| Passage shown |
-- begin --

Destructive distillation was demonstrated to be a technically feasible method of disposing of and obtaining potentially valuable products from scrap automobile and truck tires.

The relative amounts of the various products were shown to be highly dependent on the temperature of carbonization. Highest yields of liquid products were obtained at 500° C and highest yields of solid and gaseous products were obtained at 900° C.

The compositions of the liquid and gaseous products were also dependent on the test temperature. The liquid components contained a higher percentage of aromatic components at 900° C than at 500° C. The gases from the high-temperature tests contained a higher percentage of hydrogen and hence had a lower heating value than those from the low-temperature tests.

Analyses and characterizations of the heavy oils by a standard procedure for coal tars, by gas chromatography, and by mass spectrometry indicate a mixture of a large number of components. In the volatile portion of the oils, 102 peaks were observed by gas chromatography.

The light oils from 500° C tests contained more highly saturated hydrocarbons than those from 900° C tests. The light oils from high-temperature tests contained substantial amounts of benzene and toluene.

Rubber vulcanizates containing tire cord fabric produced the same type of products that were produced from tests on rubber vulcanizates containing no fabric.

Residues from all tests were friable carbonaceous materials. Only a small amount of residue was obtained from the carbonization of a synthetic styrene-butadiene emulsion copolymer.

The volatile-matter content of the residue was related to the carbonization temperature. At 900° C, less volatile matter remained in the residue than at 500° C.

Carbonization temperature had little effect on the sulfur content of the residue. Nearly all of the sulfur remained in the residue regardless of test temperature.

The disposal of used tires of all types is an ever-increasing national problem. The shipments of replacement passenger, truck, and bus tires have been increasing at a rate of about 7 percent per year to a high of 215 million units in 1968. The rubber industry consumed 5.5 billion pounds of new rubber (natural and synthetic combined) and in excess of 400 million pounds of fabric in 1968.

Only a small proportion of these tires are retreaded. Many are burned haphazardly in open air dumps, a condition which cannot continue because air pollution laws are growing stricter every year. Figure 1 shows the pollution caused by a fire in a pile of used tires, and figure 2 shows a pile of used tires at the Firestone Tire and Rubber Company, Akron, Ohio, plant. Some of the scrap tires are buried, but they make poor land-fill because they do not readily degrade.

-- end --

| Tasks for this exercise |
(1) List every method named in the passage on tire distillation for analyzing and characterizing the heavy oils.
(2) Rewrite the paragraph of the passage on tire distillation that begins "The disposal of used tires of all types" as a short bulleted list that keeps its main facts.
The data that come next are separate material from the passage on tire distillation.

| Given information |
-- begin --

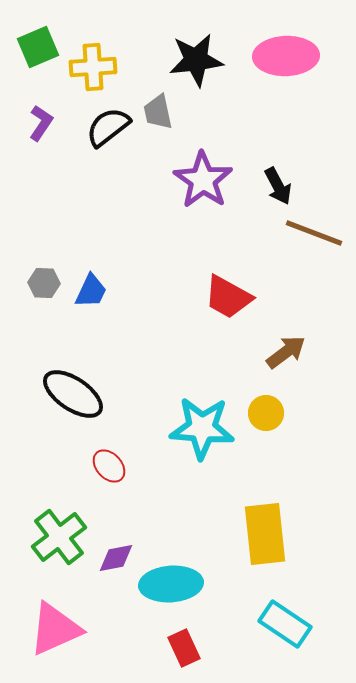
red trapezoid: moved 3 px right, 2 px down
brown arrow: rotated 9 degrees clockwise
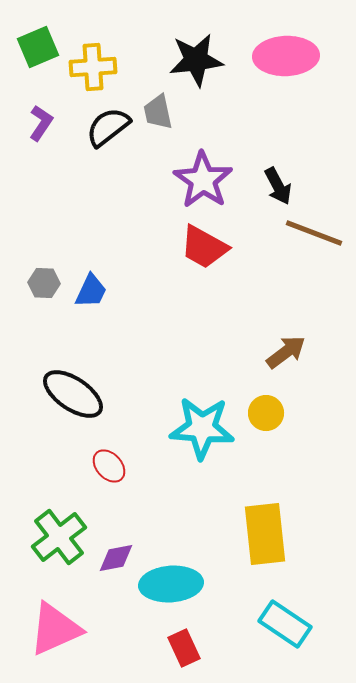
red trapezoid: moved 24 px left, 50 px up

-- end --

| Answers to the exercise |
(1)
- A standard procedure for coal tars
- Gas chromatography
- Mass spectrometry

(2)
- Disposing of used tires of all types is a growing national problem.
- Shipments of replacement passenger, truck, and bus tires have risen about 7 percent per year, reaching 215 million units in 1968.
- In 1968 the rubber industry used 5.5 billion pounds of new rubber, natural and synthetic combined, and more than 400 million pounds of fabric.